Bragg Gaming Group is evaluating strategic alternatives for the business, including a sale, as it reported a 10.4 per cent increase in full-year revenue to €93.5m in 2023.

Bragg Gaming Group

Wagering revenue generated by customers of €22.4bn rose from the €17.7bn raised throughout 2022. Gross profit increased by 10.8 per cent to €49.9m, up from €45.1m in 2022, translating to a gross profit margin of 53.4 per cent.

Bragg also revealed that adjusted EBITDA for FY23 was up by 26.3 per cent to €15.2m, representing an adjusted EBITDA margin of 16.3 per cent.

Although, the full-year revenue was impacted by a Q4 decline of 1.4 per cent to €23.4m, reflecting the “revised commercial terms agreed with a key strategic partner that took effect during the quarter,” Bragg said.

Gross profit decreased by 7.3 per cent to €12m, while adjusted EBITDA decreased by 23.7 per cent to €2.8m.

Bragg CEO Matevž Mazij said the company’s full-year achievements were in part fuelled by “a reconfiguration of our revenue mix, favouring higher-margin products like internally developed proprietary content, and our comprehensive Player Account Management platform, all while maintaining stringent cost control measures.”

But while Mazij said Bragg is experiencing growth in the Czech market, the challenges in the Dutch market – brought about by “increased competition and new regulations since July”- are “expected to persist.”

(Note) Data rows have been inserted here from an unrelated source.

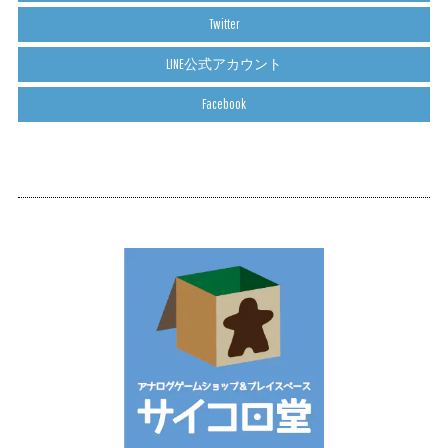
Twitter
LINE公式アカウント
Facebook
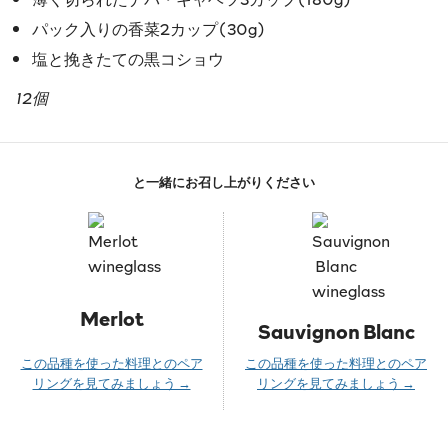
パック入りの香菜2カップ(30g)
塩と挽きたての黒コショウ
12個
と一緒にお召し上がりください
Merlot
Sauvignon Blanc
この品種を使った料理とのペア
この品種を使った料理とのペア
リングを見てみましょう →
リングを見てみましょう →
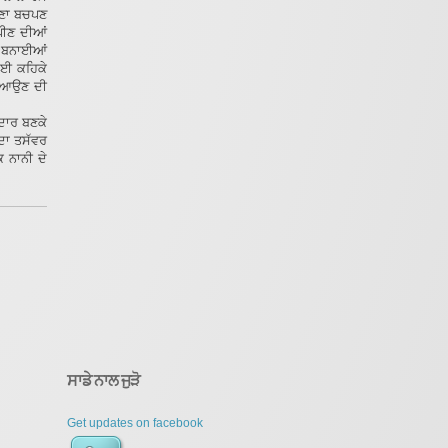
ਅਪਣਾ ਬਚਪਣ
 ਪੀਣ ਦੀਆਂ
ਿਚ ਬਨਾਈਆਂ
ਲਈ ਕਹਿਕੇ
ੋਲ ਆਉਣ ਦੀ
ਦਾਰ ਬਣਕੇ
 ਦਾ ਤਸੱਵਰ
ਕ ਨਾਨੀ ਦੇ
ਸਾਡੇ ਨਾਲ ਜੁੜੋ
Get updates on facebook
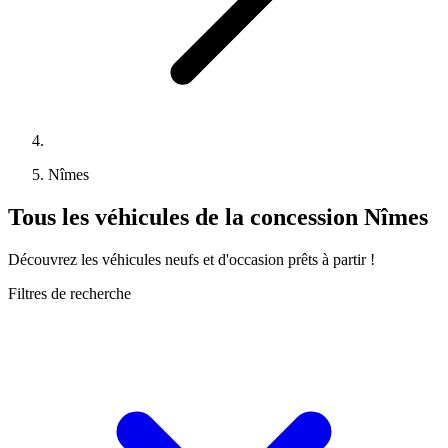
Nîmes
Tous les véhicules de la concession Nîmes
Découvrez les véhicules neufs et d'occasion prêts à partir !
Filtres de recherche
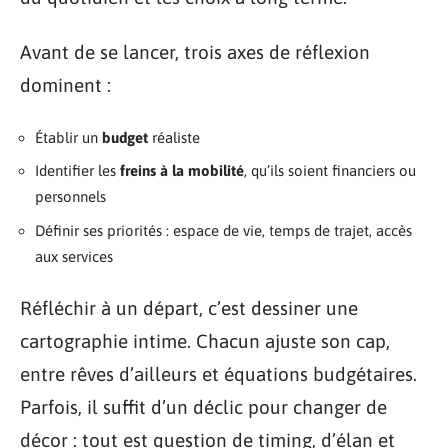
Avant de se lancer, trois axes de réflexion
dominent :
Établir un
budget
réaliste
Identifier les
freins à la mobilité
, qu’ils soient financiers ou
personnels
Définir ses priorités : espace de vie, temps de trajet, accès
aux services
Réfléchir à un départ, c’est dessiner une
cartographie intime. Chacun ajuste son cap,
entre rêves d’ailleurs et équations budgétaires.
Parfois, il suffit d’un déclic pour changer de
décor : tout est question de timing, d’élan et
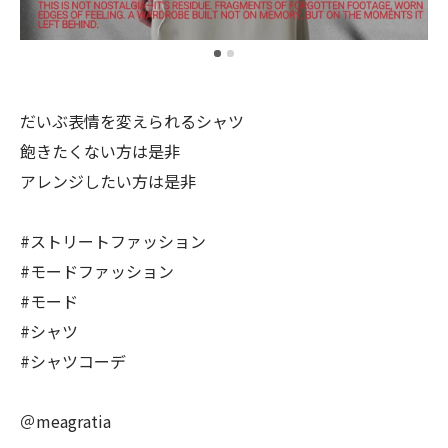
だいぶ表情を変えられるシャツ
飽きたくない方は是非
アレンジしたい方は是非
#ストリートファッション
#モードファッション
#モード
#シャツ
#シャツコーデ
＠meagratia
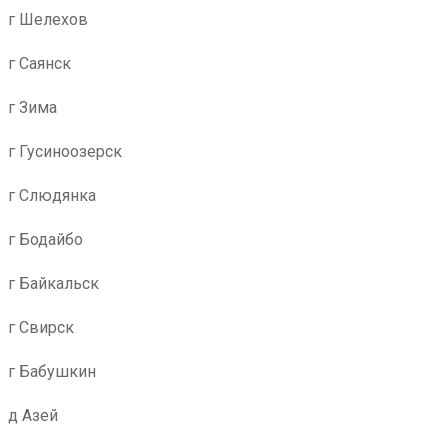
г Шелехов
г Саянск
г Зима
г Гусиноозерск
г Слюдянка
г Бодайбо
г Байкальск
г Свирск
г Бабушкин
д Азей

Mazij said Bragg expects a “further surge” in the global distribution and adoption of its proprietary and exclusive third-party content.

“Last year, we successfully launched a total of 29 new proprietary online titles worldwide, including 26 proprietary titles newly introduced to the European online casino markets and 15 proprietary titles newly introduced to the North American online casino markets. We expect to maintain or exceed this pace of game releases this year.”

Bragg has forecast revenue to rise by between 9.1 per cent and 16.6 per cent in 2024 to a range of €102m and €109m.

The company says adjusted EBITDA for the year is expected to be between €15.2m and €18.5m, increasing by up to 21.7 per cent.

Bragg also confirmed it has appointed an ad-hoc special committee, chaired by independent board member Don Robertson, to “undertake a review of the company’s strategic alternatives.”

“The special committee has been appointed to consider and explore strategic alternatives, which may include the sale of the company or of its assets, a merger, financing, further acquisitions or other strategic alternatives,” it said.

“No timetable to complete the strategic review process has been established, nor have any decisions been made relating to strategic alternatives at this time. There can be no assurances that any transaction will be completed.”